:: Data records

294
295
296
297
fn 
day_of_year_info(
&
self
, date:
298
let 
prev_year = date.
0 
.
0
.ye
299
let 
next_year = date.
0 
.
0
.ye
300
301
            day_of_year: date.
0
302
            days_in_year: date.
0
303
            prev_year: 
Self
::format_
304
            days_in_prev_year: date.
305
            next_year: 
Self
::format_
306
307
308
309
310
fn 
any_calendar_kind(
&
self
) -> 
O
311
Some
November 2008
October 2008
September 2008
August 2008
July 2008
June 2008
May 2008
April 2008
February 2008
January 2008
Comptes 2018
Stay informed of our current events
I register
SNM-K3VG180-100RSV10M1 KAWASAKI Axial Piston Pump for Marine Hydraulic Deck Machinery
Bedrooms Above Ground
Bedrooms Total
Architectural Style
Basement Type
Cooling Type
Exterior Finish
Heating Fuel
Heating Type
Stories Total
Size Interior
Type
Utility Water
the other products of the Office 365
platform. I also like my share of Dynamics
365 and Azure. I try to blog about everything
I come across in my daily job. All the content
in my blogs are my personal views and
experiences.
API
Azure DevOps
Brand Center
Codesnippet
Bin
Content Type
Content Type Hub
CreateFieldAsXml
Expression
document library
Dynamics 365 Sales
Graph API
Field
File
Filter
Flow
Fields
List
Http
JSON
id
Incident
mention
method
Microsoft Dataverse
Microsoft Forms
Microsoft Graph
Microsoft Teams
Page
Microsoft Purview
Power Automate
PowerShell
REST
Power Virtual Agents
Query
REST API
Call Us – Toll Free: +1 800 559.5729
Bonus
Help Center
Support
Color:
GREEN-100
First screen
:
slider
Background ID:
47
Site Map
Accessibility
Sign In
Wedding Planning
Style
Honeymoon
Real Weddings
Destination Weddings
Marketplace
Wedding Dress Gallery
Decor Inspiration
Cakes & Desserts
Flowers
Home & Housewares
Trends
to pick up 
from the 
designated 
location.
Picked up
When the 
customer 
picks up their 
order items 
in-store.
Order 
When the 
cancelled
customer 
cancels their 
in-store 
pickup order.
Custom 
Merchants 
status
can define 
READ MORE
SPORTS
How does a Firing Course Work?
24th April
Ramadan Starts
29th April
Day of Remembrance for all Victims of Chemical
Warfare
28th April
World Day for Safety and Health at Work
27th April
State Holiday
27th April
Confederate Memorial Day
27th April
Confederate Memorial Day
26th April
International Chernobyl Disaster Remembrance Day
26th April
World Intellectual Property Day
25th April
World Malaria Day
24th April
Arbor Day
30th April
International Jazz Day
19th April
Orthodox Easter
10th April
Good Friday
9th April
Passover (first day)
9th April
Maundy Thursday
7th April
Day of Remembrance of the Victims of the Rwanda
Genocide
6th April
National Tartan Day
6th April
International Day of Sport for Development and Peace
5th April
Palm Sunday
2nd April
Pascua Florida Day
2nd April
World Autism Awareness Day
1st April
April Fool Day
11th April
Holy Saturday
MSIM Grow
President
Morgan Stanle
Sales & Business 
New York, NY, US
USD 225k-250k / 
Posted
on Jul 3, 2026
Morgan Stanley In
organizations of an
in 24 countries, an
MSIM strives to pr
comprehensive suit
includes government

::::

**Exercise**
Return each line of the data above verbatim.

**Response to the task**
294
295
296
297
fn 
day_of_year_info(
&
self
, date:
298
let 
prev_year = date.
0 
.
0
.ye
299
let 
next_year = date.
0 
.
0
.ye
300
301
            day_of_year: date.
0
302
            days_in_year: date.
0
303
            prev_year: 
Self
::format_
304
            days_in_prev_year: date.
305
            next_year: 
Self
::format_
306
307
308
309
310
fn 
any_calendar_kind(
&
self
) -> 
O
311
Some
November 2008
October 2008
September 2008
August 2008
July 2008
June 2008
May 2008
April 2008
February 2008
January 2008
Comptes 2018
Stay informed of our current events
I register
SNM-K3VG180-100RSV10M1 KAWASAKI Axial Piston Pump for Marine Hydraulic Deck Machinery
Bedrooms Above Ground
Bedrooms Total
Architectural Style
Basement Type
Cooling Type
Exterior Finish
Heating Fuel
Heating Type
Stories Total
Size Interior
Type
Utility Water
the other products of the Office 365
platform. I also like my share of Dynamics
365 and Azure. I try to blog about everything
I come across in my daily job. All the content
in my blogs are my personal views and
experiences.
API
Azure DevOps
Brand Center
Codesnippet
Bin
Content Type
Content Type Hub
CreateFieldAsXml
Expression
document library
Dynamics 365 Sales
Graph API
Field
File
Filter
Flow
Fields
List
Http
JSON
id
Incident
mention
method
Microsoft Dataverse
Microsoft Forms
Microsoft Graph
Microsoft Teams
Page
Microsoft Purview
Power Automate
PowerShell
REST
Power Virtual Agents
Query
REST API
Call Us – Toll Free: +1 800 559.5729
Bonus
Help Center
Support
Color:
GREEN-100
First screen
:
slider
Background ID:
47
Site Map
Accessibility
Sign In
Wedding Planning
Style
Honeymoon
Real Weddings
Destination Weddings
Marketplace
Wedding Dress Gallery
Decor Inspiration
Cakes & Desserts
Flowers
Home & Housewares
Trends
to pick up 
from the 
designated 
location.
Picked up
When the 
customer 
picks up their 
order items 
in-store.
Order 
When the 
cancelled
customer 
cancels their 
in-store 
pickup order.
Custom 
Merchants 
status
can define 
READ MORE
SPORTS
How does a Firing Course Work?
24th April
Ramadan Starts
29th April
Day of Remembrance for all Victims of Chemical
Warfare
28th April
World Day for Safety and Health at Work
27th April
State Holiday
27th April
Confederate Memorial Day
27th April
Confederate Memorial Day
26th April
International Chernobyl Disaster Remembrance Day
26th April
World Intellectual Property Day
25th April
World Malaria Day
24th April
Arbor Day
30th April
International Jazz Day
19th April
Orthodox Easter
10th April
Good Friday
9th April
Passover (first day)
9th April
Maundy Thursday
7th April
Day of Remembrance of the Victims of the Rwanda
Genocide
6th April
National Tartan Day
6th April
International Day of Sport for Development and Peace
5th April
Palm Sunday
2nd April
Pascua Florida Day
2nd April
World Autism Awareness Day
1st April
April Fool Day
11th April
Holy Saturday
MSIM Grow
President
Morgan Stanle
Sales & Business 
New York, NY, US
USD 225k-250k / 
Posted
on Jul 3, 2026
Morgan Stanley In
organizations of an
in 24 countries, an
MSIM strives to pr
comprehensive suit
includes government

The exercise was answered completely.